* Given information:
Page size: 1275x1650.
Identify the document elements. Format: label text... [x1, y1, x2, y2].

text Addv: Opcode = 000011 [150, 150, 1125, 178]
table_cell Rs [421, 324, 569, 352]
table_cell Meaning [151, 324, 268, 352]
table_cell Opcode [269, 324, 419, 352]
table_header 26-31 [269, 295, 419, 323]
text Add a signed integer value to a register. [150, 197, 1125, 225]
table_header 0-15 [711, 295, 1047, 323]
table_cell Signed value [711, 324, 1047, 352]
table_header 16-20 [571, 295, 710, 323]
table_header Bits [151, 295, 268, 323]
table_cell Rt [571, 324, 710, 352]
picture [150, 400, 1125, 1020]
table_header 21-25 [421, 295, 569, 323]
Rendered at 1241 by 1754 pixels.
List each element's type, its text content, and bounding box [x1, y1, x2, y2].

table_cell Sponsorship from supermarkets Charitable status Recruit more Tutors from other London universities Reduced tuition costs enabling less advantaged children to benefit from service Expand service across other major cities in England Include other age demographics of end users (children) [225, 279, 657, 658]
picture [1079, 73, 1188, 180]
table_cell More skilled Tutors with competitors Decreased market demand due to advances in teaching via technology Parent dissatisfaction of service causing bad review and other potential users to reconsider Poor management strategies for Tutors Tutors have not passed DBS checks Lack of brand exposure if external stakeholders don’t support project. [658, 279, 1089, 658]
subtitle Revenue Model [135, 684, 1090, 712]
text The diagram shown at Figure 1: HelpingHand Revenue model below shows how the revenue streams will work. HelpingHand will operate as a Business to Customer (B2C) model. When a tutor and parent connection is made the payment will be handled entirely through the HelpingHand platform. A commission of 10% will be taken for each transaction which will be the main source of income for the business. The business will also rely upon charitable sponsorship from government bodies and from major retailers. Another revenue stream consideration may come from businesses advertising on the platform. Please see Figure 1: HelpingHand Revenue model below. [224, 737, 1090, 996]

* Directions:
The full listing above is to be given again exactly.

* Answer section:
Page size: 1275x1650.
Identify the document elements. Format: label text... [x1, y1, x2, y2].

text Addv: Opcode = 000011 [150, 150, 1125, 178]
table_cell Rs [421, 324, 569, 352]
table_cell Meaning [151, 324, 268, 352]
table_cell Opcode [269, 324, 419, 352]
table_header 26-31 [269, 295, 419, 323]
text Add a signed integer value to a register. [150, 197, 1125, 225]
table_header 0-15 [711, 295, 1047, 323]
table_cell Signed value [711, 324, 1047, 352]
table_header 16-20 [571, 295, 710, 323]
table_header Bits [151, 295, 268, 323]
table_cell Rt [571, 324, 710, 352]
picture [150, 400, 1125, 1020]
table_header 21-25 [421, 295, 569, 323]
Rendered at 1241 by 1754 pixels.
List each element's type, its text content, and bounding box [x1, y1, x2, y2].

table_cell Sponsorship from supermarkets Charitable status Recruit more Tutors from other London universities Reduced tuition costs enabling less advantaged children to benefit from service Expand service across other major cities in England Include other age demographics of end users (children) [225, 279, 657, 658]
picture [1079, 73, 1188, 180]
table_cell More skilled Tutors with competitors Decreased market demand due to advances in teaching via technology Parent dissatisfaction of service causing bad review and other potential users to reconsider Poor management strategies for Tutors Tutors have not passed DBS checks Lack of brand exposure if external stakeholders don’t support project. [658, 279, 1089, 658]
subtitle Revenue Model [135, 684, 1090, 712]
text The diagram shown at Figure 1: HelpingHand Revenue model below shows how the revenue streams will work. HelpingHand will operate as a Business to Customer (B2C) model. When a tutor and parent connection is made the payment will be handled entirely through the HelpingHand platform. A commission of 10% will be taken for each transaction which will be the main source of income for the business. The business will also rely upon charitable sponsorship from government bodies and from major retailers. Another revenue stream consideration may come from businesses advertising on the platform. Please see Figure 1: HelpingHand Revenue model below. [224, 737, 1090, 996]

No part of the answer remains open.